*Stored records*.
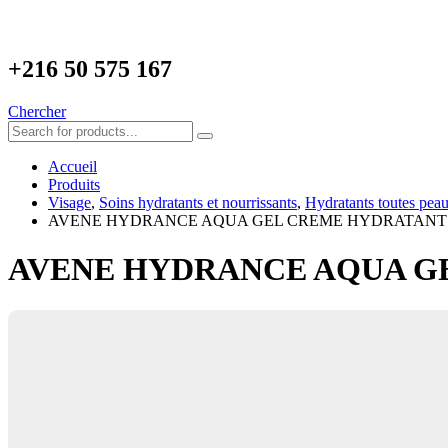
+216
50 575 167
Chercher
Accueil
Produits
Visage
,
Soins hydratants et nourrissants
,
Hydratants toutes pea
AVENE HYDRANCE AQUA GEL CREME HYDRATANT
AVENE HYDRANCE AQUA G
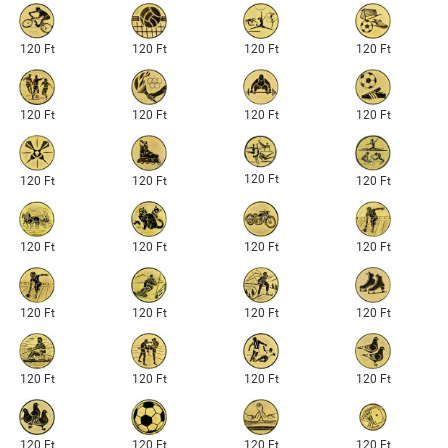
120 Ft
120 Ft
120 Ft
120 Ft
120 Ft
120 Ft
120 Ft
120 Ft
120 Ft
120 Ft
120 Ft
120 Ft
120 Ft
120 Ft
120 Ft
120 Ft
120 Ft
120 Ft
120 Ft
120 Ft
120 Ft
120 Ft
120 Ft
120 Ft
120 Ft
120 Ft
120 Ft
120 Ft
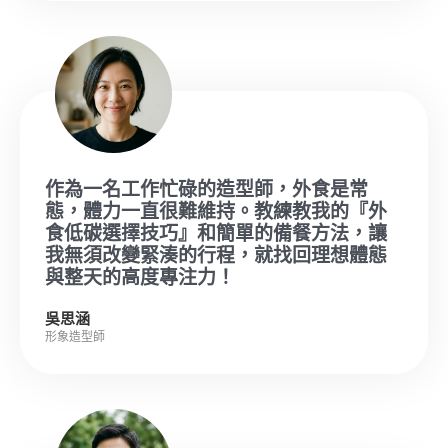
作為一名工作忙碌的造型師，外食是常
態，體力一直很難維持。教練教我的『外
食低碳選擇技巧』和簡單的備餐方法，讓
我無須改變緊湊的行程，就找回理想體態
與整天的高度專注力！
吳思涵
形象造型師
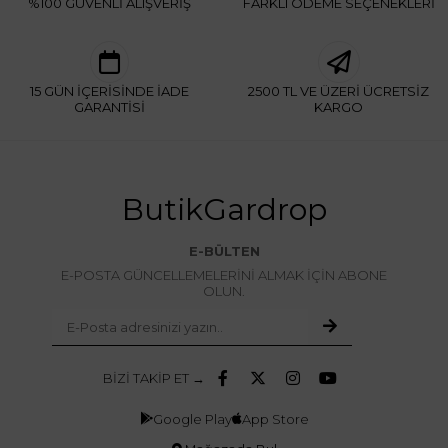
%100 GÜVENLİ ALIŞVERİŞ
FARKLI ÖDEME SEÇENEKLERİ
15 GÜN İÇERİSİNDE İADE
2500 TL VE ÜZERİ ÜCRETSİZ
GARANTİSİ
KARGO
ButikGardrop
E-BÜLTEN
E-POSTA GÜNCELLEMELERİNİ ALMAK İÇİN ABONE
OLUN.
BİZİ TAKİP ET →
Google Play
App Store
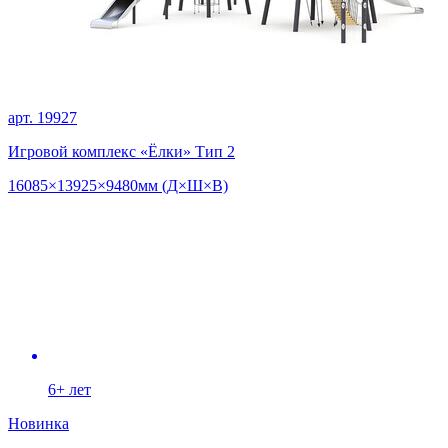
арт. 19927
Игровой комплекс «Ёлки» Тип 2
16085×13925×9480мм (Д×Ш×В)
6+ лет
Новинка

*ABOUT THIS TASK*. Once you have counted the lines of the records that contain the word "HYDRANCE", give the count and nothing else.

*SOLUTION TO THIS TASK*. 2